I have a table with a boolean field, IsNew, that indicates whether or not the corresponding entity is new. I want to periodically query for all entities in a particular state. What are the implications of having index on boolean (or enum)? Will it create a hotspot? Any limitations on QPS?


Solution

  • A secondary index is implemented internally as a table that has a primary key based on the declared secondary index key, plus whatever indexed table keys weren't mentioned in the secondary index explicitly. So, say you have a table like this:

    CREATE TABLE UserThings (
      UserId INT64 NOT NULL,
      ThingId INT64 NOT NULL,
      ...
      IsNew BOOL NOT NULL,
      ...
    ) PRIMARY KEY(UserId, ThingId), ...
    

    And you create an index like this:

    CREATE INDEX UserThingsByIsNew ON UserThings(IsNew, ThingId)
    

    That'll create an internal table that looks something like this:

    CREATE TABLE UserThingsByStatus_Index (
      IsNew BOOL,
      ThingId INT64 NOT NULL,
      UserId INT64 NOT NULL,
    ) PRIMARY KEY(new, ThingId, UserId), ...
    

    So, when you update rows of UserThings to change the value of the IsNew column, it will delete the old row in UserThingsByIsNew_Index, and insert an additional row. This will tend to create a lot of churn in the index if the IsNew value of rows is changing at a high frequency.
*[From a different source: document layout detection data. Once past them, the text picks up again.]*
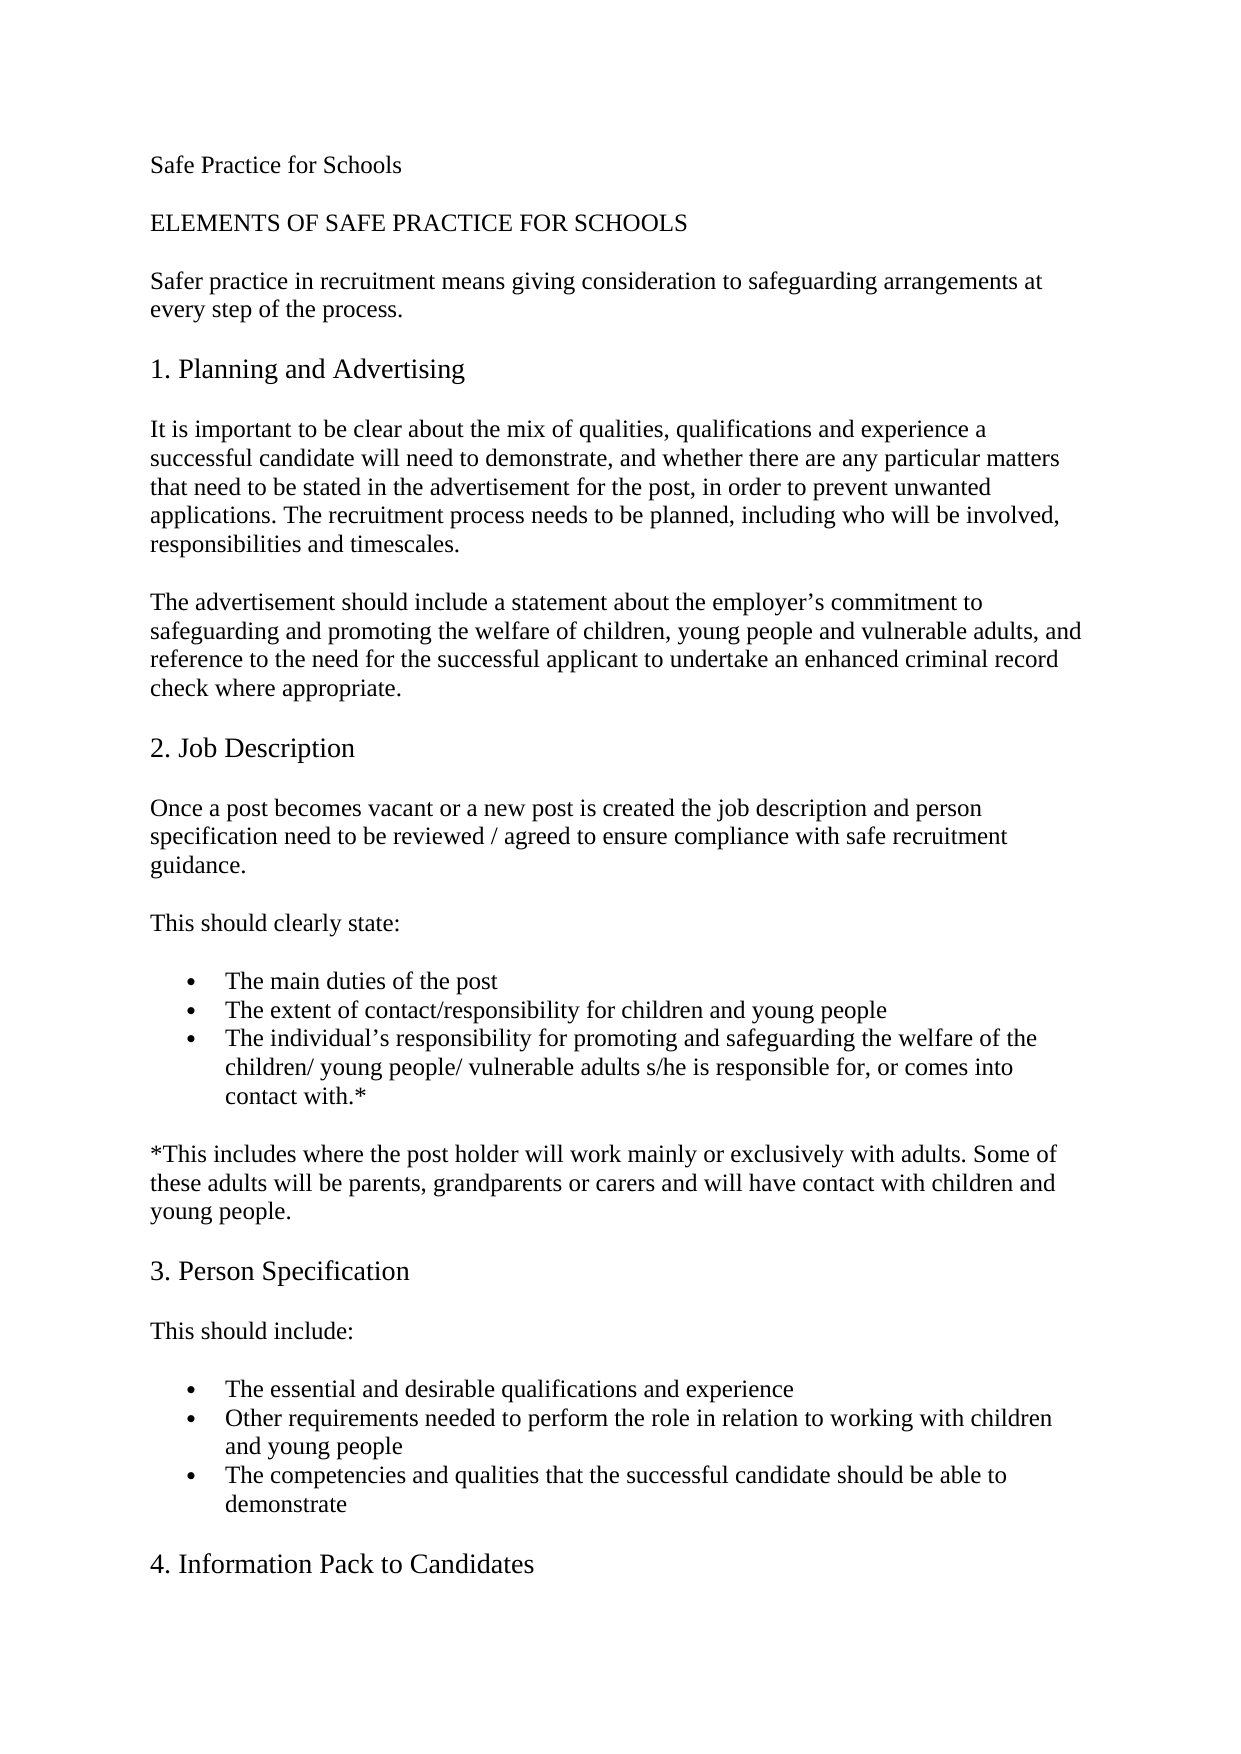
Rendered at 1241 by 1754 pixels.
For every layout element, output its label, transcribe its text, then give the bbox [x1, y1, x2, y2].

text It is important to be clear about the mix of qualities, qualifications and experience a successful candidate will need to demonstrate, and whether there are any particular matters that need to be stated in the advertisement for the post, in order to prevent unwanted applications. The recruitment process needs to be planned, including who will be involved, responsibilities and timescales. [150, 414, 1090, 558]
text 3. Person Specification [150, 1254, 1090, 1287]
text This should include: [150, 1316, 1090, 1345]
list The main duties of the post [187, 966, 1090, 995]
text 2. Job Description [150, 731, 1090, 763]
text 4. Information Pack to Candidates [150, 1547, 1090, 1579]
list Other requirements needed to perform the role in relation to working with children and young people [187, 1403, 1090, 1460]
text *This includes where the post holder will work mainly or exclusively with adults. Some of these adults will be parents, grandparents or carers and will have contact with children and young people. [150, 1139, 1090, 1225]
text The advertisement should include a statement about the employer’s commitment to safeguarding and promoting the welfare of children, young people and vulnerable adults, and reference to the need for the successful applicant to undertake an enhanced criminal record check where appropriate. [150, 587, 1090, 702]
text Once a post becomes vacant or a new post is created the job description and person specification need to be reviewed / agreed to ensure compliance with safe recruitment guidance. [150, 793, 1090, 879]
list The essential and desirable qualifications and experience [187, 1374, 1090, 1403]
text This should clearly state: [150, 908, 1090, 937]
text Safe Practice for Schools [150, 150, 1090, 179]
text 1. Planning and Advertising [150, 352, 1090, 385]
text ELEMENTS OF SAFE PRACTICE FOR SCHOOLS [150, 208, 1090, 237]
list The individual’s responsibility for promoting and safeguarding the welfare of the children/ young people/ vulnerable adults s/he is responsible for, or comes into contact with.* [187, 1023, 1090, 1110]
list The competencies and qualities that the successful candidate should be able to demonstrate [187, 1460, 1090, 1518]
text Safer practice in recruitment means giving consideration to safeguarding arrangements at every step of the process. [150, 266, 1090, 323]
list The extent of contact/responsibility for children and young people [187, 995, 1090, 1023]
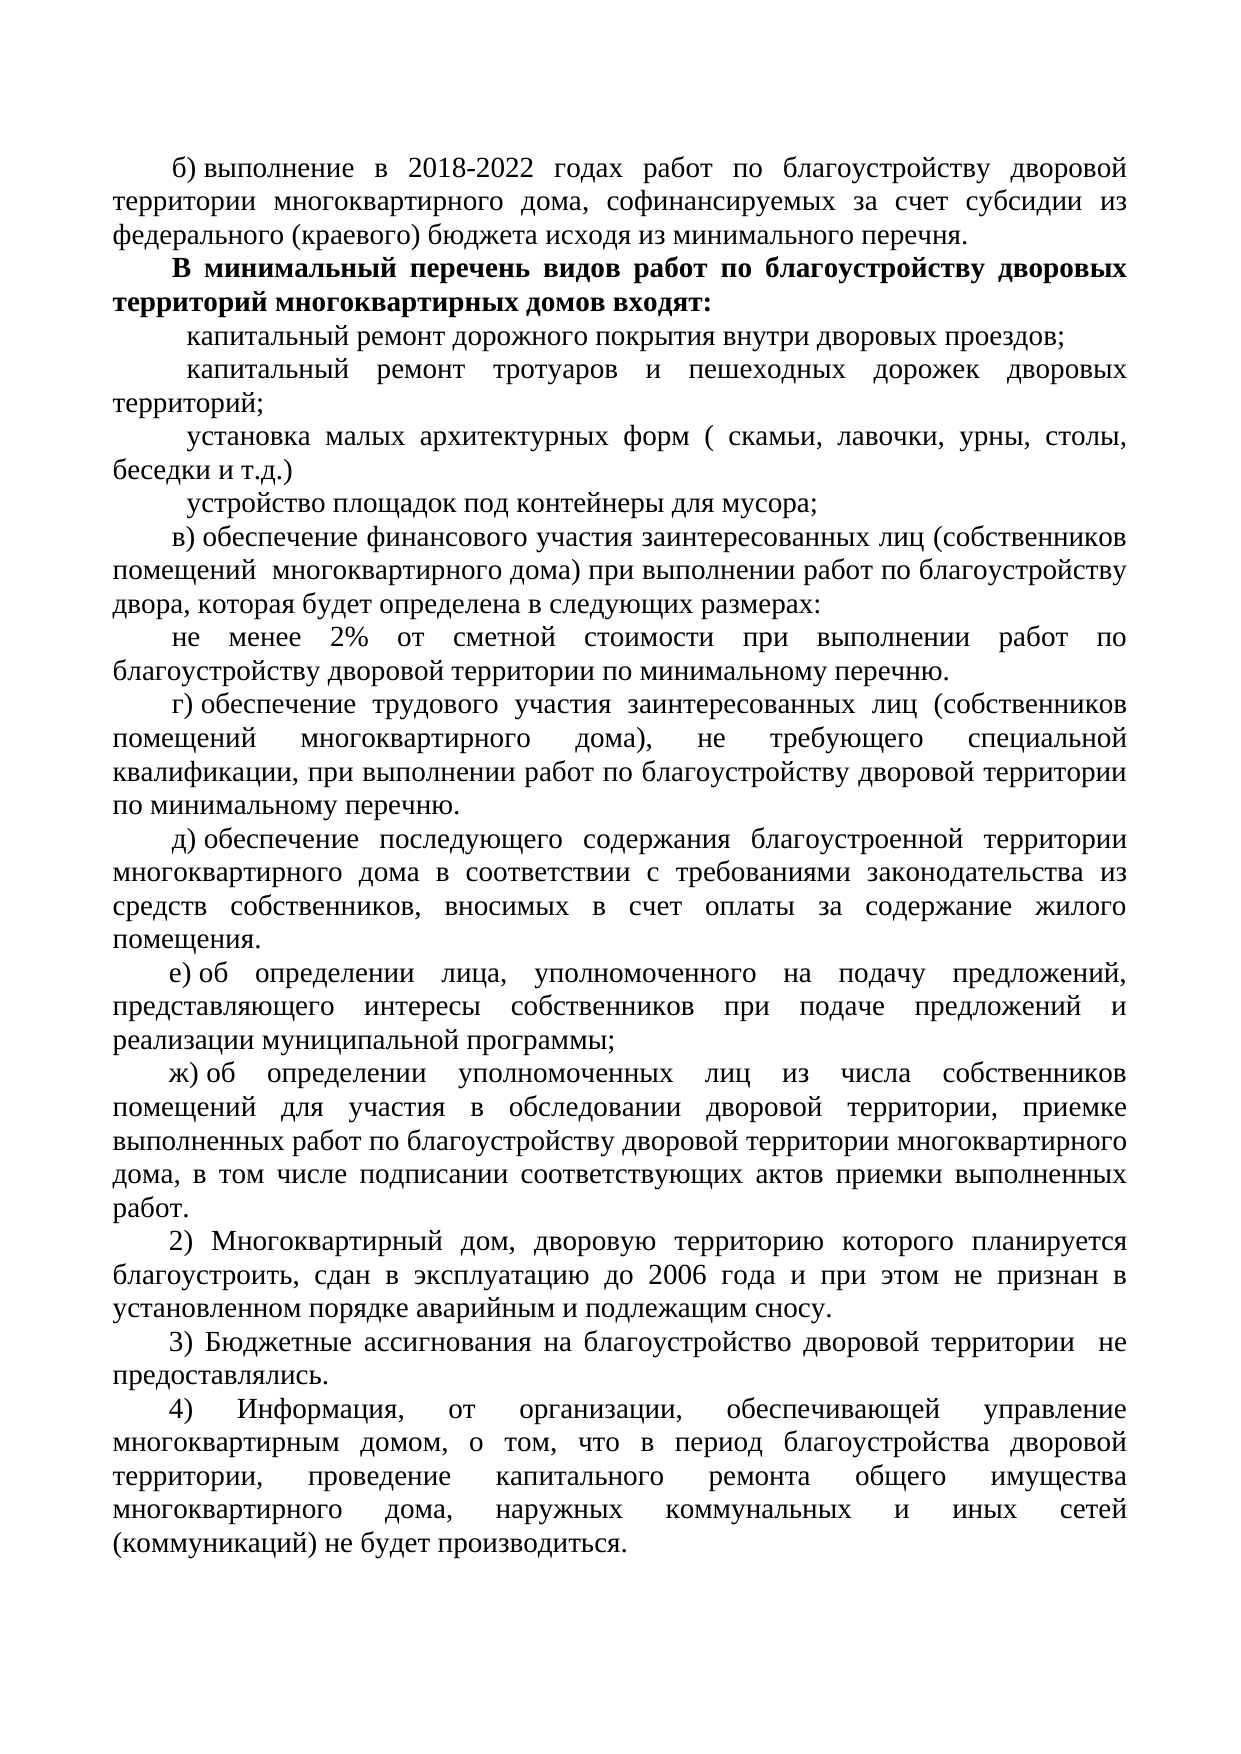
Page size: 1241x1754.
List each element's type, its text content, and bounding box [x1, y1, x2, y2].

text не менее 2% от сметной стоимости при выполнении работ по благоустройству дворовой территории по минимальному перечню. [112, 619, 1128, 687]
text В минимальный перечень видов работ по благоустройству дворовых территорий многоквартирных домов входят: [112, 251, 1128, 318]
text устройство площадок под контейнеры для мусора; [112, 485, 1128, 519]
text б) выполнение в 2018-2022 годах работ по благоустройству дворовой территории многоквартирного дома, софинансируемых за счет субсидии из федерального (краевого) бюджета исходя из минимального перечня. [112, 150, 1128, 251]
text ж) об определении уполномоченных лиц из числа собственников помещений для участия в обследовании дворовой территории, приемке выполненных работ по благоустройству дворовой территории многоквартирного дома, в том числе подписании соответствующих актов приемки выполненных работ. [112, 1056, 1128, 1223]
text в) обеспечение финансового участия заинтересованных лиц (собственников помещений многоквартирного дома) при выполнении работ по благоустройству двора, которая будет определена в следующих размерах: [112, 519, 1128, 619]
text 3) Бюджетные ассигнования на благоустройство дворовой территории не предоставлялись. [112, 1324, 1128, 1391]
text 4) Информация, от организации, обеспечивающей управление многоквартирным домом, о том, что в период благоустройства дворовой территории, проведение капитального ремонта общего имущества многоквартирного дома, наружных коммунальных и иных сетей (коммуникаций) не будет производиться. [112, 1391, 1128, 1559]
text д) обеспечение последующего содержания благоустроенной территории многоквартирного дома в соответствии с требованиями законодательства из средств собственников, вносимых в счет оплаты за содержание жилого помещения. [112, 821, 1128, 955]
text е) об определении лица, уполномоченного на подачу предложений, представляющего интересы собственников при подаче предложений и реализации муниципальной программы; [112, 955, 1128, 1056]
text капитальный ремонт дорожного покрытия внутри дворовых проездов; [112, 318, 1128, 351]
text установка малых архитектурных форм ( скамьи, лавочки, урны, столы, беседки и т.д.) [112, 418, 1128, 485]
text г) обеспечение трудового участия заинтересованных лиц (собственников помещений многоквартирного дома), не требующего специальной квалификации, при выполнении работ по благоустройству дворовой территории по минимальному перечню. [112, 687, 1128, 821]
text капитальный ремонт тротуаров и пешеходных дорожек дворовых территорий; [112, 351, 1128, 418]
text 2) Многоквартирный дом, дворовую территорию которого планируется благоустроить, сдан в эксплуатацию до 2006 года и при этом не признан в установленном порядке аварийным и подлежащим сносу. [112, 1223, 1128, 1324]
This might not be a problem at all, but you will only really know by testing your scenario under a real-world workload for a sustained time.

    If you don't update the IsNew field of entities too frequently, then you probably won't have any hot-spotting problems. That's why I mentioned earlier that Cloud Spanner also appends the original table keys to the keys of the index: assuming that your original table rows are well-distributed by the table's keys, then the portion of the index for IsNew=true and IsNew=false, respectively, will have a similar distribution, and shouldn't cause a hotspot.